Além disso, a situação é agravada pela percepção de que a sharia avança em várias cidades inglesas, não por imposição, mas pela omissão das autoridades, que temem ser acusadas de "islamofobia". Essa expressão, utilizada no discurso do globalismo progressista, tem sido suficiente para silenciar críticas e impedir ações que visem preservar a cultura britânica. A alternância entre os partidos tradicionais tem resultado em uma erosão gradual da soberania britânica, que foi sendo transferida para Bruxelas durante o período de permanência no bloco europeu e, atualmente, para ideologias que não se limitam às instituições europeias.

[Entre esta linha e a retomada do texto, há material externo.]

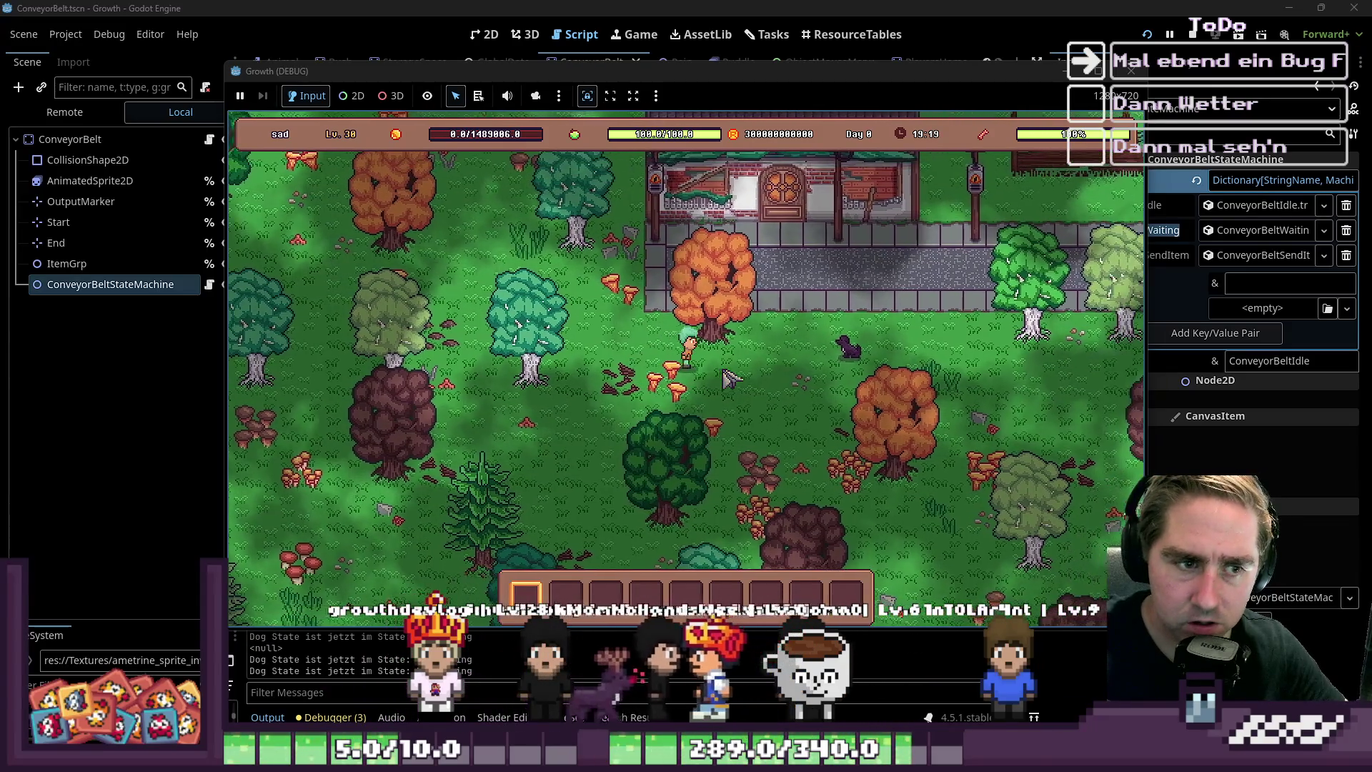
key("i")
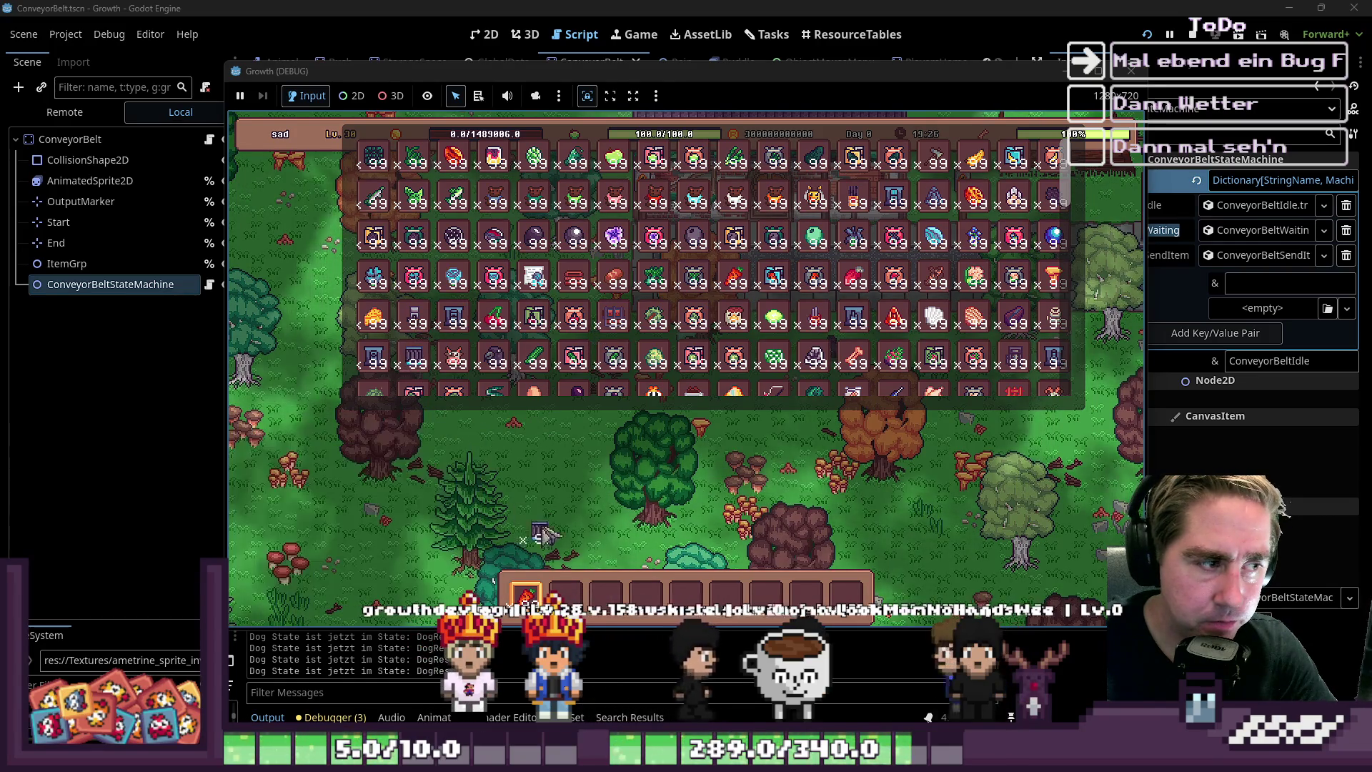
left_click(564, 594)
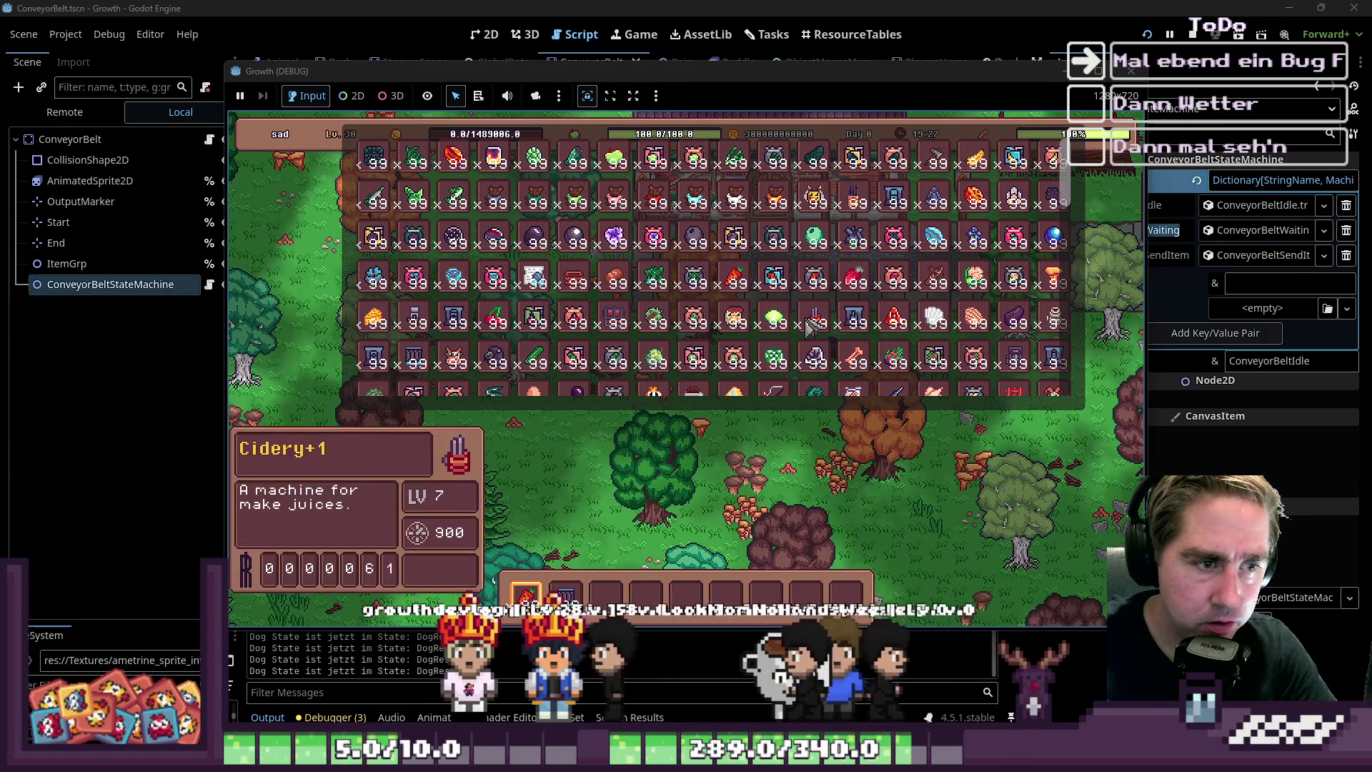
key("i")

Um ponto crucial que as elites políticas e culturais ainda não compreendem é que os críticos do globalismo não se opõem à integração econômica entre as nações, mas sim à concentração de poder nas mãos de poucos. Os escândalos de abuso sexual de meninas britânicas, que ocorreram por décadas e foram perpetrados por redes de homens de origem paquistanesa, são um reflexo de uma política que prioriza a proteção de narrativas em detrimento da segurança das vítimas. Essa mesma política, que rotula como islamofobia qualquer crítica ao avanço de uma ordem pública que desafia os fundamentos da civilização inglesa, agora se surpreende com os resultados eleitorais.

Nigel Farage, embora não tenha a pretensão de ser o salvador da pátria, trouxe à tona uma pergunta essencial que os partidos tradicionais não se atreviam a fazer: a quem realmente pertence o Reino Unido? A resposta que milhões de britânicos deram nas urnas sugere que essa questão ainda é relevante e longe de ser esquecida, indicando uma nova fase na política britânica que pode provocar mudanças significativas nas futuras eleições.